Chronic metabolic acidosis contributes, in part, to the renal osteodystrophy in patients with CKD. Rickets is the most common manifestation of chronic metabolic acidosis in the bone of children with CKD Stages 1-3. The rickets may be cured by provision of alkali salts in some cases, but require supplemental vitamin D or its analogs in others. In adults, bone fractures are a relatively common manifestation of chronic metabolic acidosis. More recent studies in adults have demonstrated a reduction in bone mineral density, and in BFRs, by dynamic histomorphometry.540 Additional histomorphometric analyses of bone in patients with forms of chronic metabolic acidosis are quite limited, and remain controversial. Linear growth in children is reduced by chronic metabolic acidosis and successful treatment restores linear growth potential.541
There is scant evidence per se, in patients with kidney failure (adult or pediatric) and undergoing maintenance dialysis, that either amelioration or improvement of renal osteodystrophy occurs through elimination of chronic metabolic acidosis. However, a cross-sectional study of 76 adult patients studied with percutaneous, transiliac bone biopsy demonstrated that those with a normal biopsy result had a serum bicarbonate level ≥23 mM while those with either mild or advanced mixed osteodystrophy had serum bicarbonate levels <20 mM.542 It appears that the absence of acidosis renders therapy of renal osteodystrophy with a vitamin D metabolite more effective. Correction of metabolic acidosis allows normalization of linear growth in children with isolated renal tubular acidosis.541
Measurement and monitoring of the serum bicarbonate level is warranted in patients with proximal or distal tubulopathies or acquired tubulo-interstitial renal disease (such as from obstructive uropathies or recurrent pyleonephritis) regardless of glomerular filtration rates, in CKD Stages 1-5, and with maintenance dialysis. Measures to keep the bicarbonate level ≥22 mM (20 mM for the neonate and young infant below two years of age) are warranted for improvement in bone histology, and to improve linear growth. The clinician is reminded that the use of exogenous alkali salts containing citrate increases the absorption of aluminum in patients, and should be avoided as GFR declines into CKD Stage 3 and below (see Guideline 12).

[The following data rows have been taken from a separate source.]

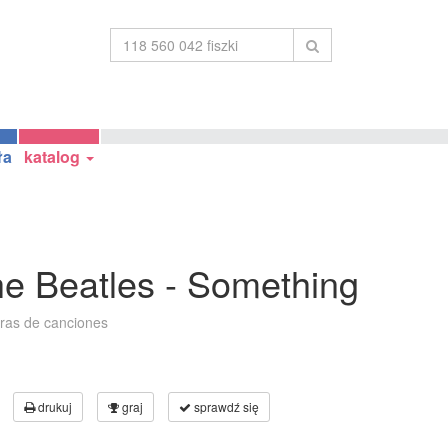
ła
katalog
he Beatles - Something
tras de canciones
drukuj
graj
sprawdź się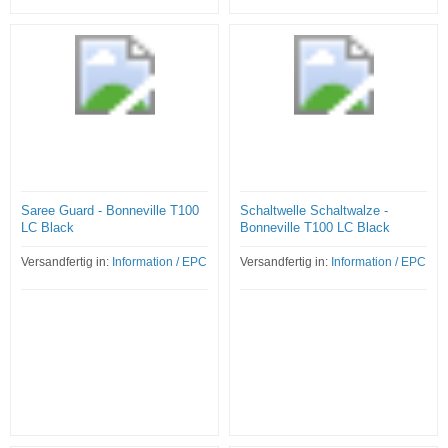
Saree Guard - Bonneville T100
Schaltwelle Schaltwalze -
LC Black
Bonneville T100 LC Black
Versandfertig in:
Information / EPC
Versandfertig in:
Information / EPC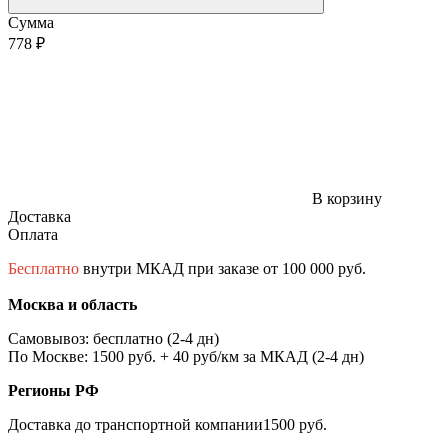
Сумма
778 ₽
В корзину
Доставка
Оплата
Бесплатно
внутри МКАД при заказе от 100 000 руб.
Москва и область
Самовывоз: бесплатно (2-4 дн)
По Москве: 1500 руб. + 40 руб/км за МКАД (2-4 дн)
Регионы РФ
Доставка до транспортной компании1500 руб.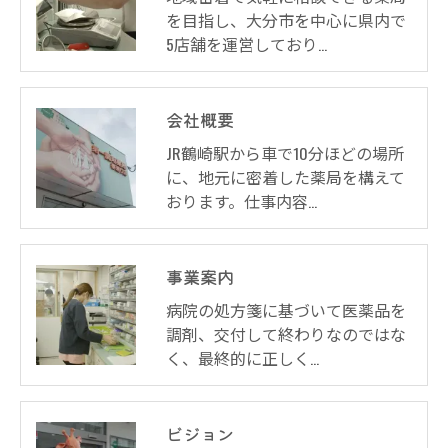
を目指し、大分市を中心に県内で
5店舗を運営しており…
会社概要
JR鶴崎駅から車で10分ほどの場所
に、地元に密着した薬局を構えて
おります。仕事内容…
事業案内
病院の処方箋に基づいて医薬品を
調剤、交付して終わりなのではな
く、最終的に正しく…
ビジョン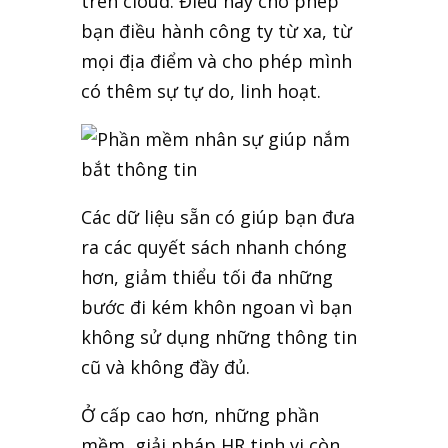
trên cloud. Điều này cho phép
bạn điều hành công ty từ xa, từ
mọi địa điểm và cho phép mình
có thêm sự tự do, linh hoạt.
Các dữ liệu sẵn có giúp bạn đưa
ra các quyết sách nhanh chóng
hơn, giảm thiểu tối đa những
bước đi kém khôn ngoan vì bạn
không sử dụng những thông tin
cũ và không đầy đủ.
Ở cấp cao hơn, những phần
mềm, giải pháp HR tinh vi còn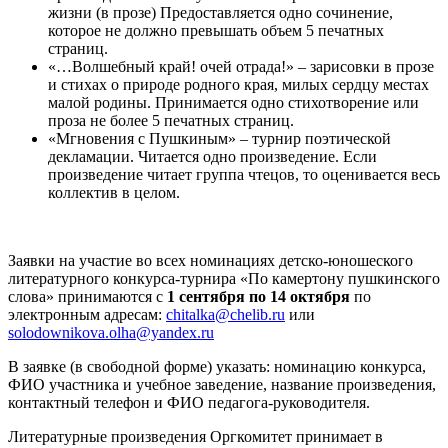
жизни (в прозе) Предоставляется одно сочинение,
которое не должно превышать объем 5 печатных
страниц.
«…Волшебный край! очей отрада!» – зарисовки в прозе
и стихах о природе родного края, милых сердцу местах
малой родины. Принимается одно стихотворение или
проза не более 5 печатных страниц.
«Мгновения с Пушкиным» – турнир поэтической
декламации. Читается одно произведение. Если
произведение читает группа чтецов, то оценивается весь
коллектив в целом.
Заявки на участие во всех номинациях детско-юношеского
литературного конкурса-турнира «По камертону пушкинского
слова» принимаются с
1 сентября по 14 октября
по
электронным адресам:
chitalka@chelib.ru
или
solodownikova.olha@yandex.ru
В заявке (в свободной форме) указать: номинацию конкурса,
ФИО участника и учебное заведение, название произведения,
контактный телефон и ФИО педагога-руководителя.
Литературные произведения Оргкомитет принимает в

Areas for future research into the effects of chronic metabolic acidosis and renal osteodystrophy include a fuller understanding of the calcium-vitamin D-PTH and the growth hormone-IGF-I axes in humans with CKD at the level of bone, especially at the growth plate. The role of newer therapeutic agents for treatment of osteoporosis in adults, such as bisphosphonates, selective estrogen-receptor modulators, or isoflavones in patients with CKD, with or without chronic metabolic acidosis, remains unknown.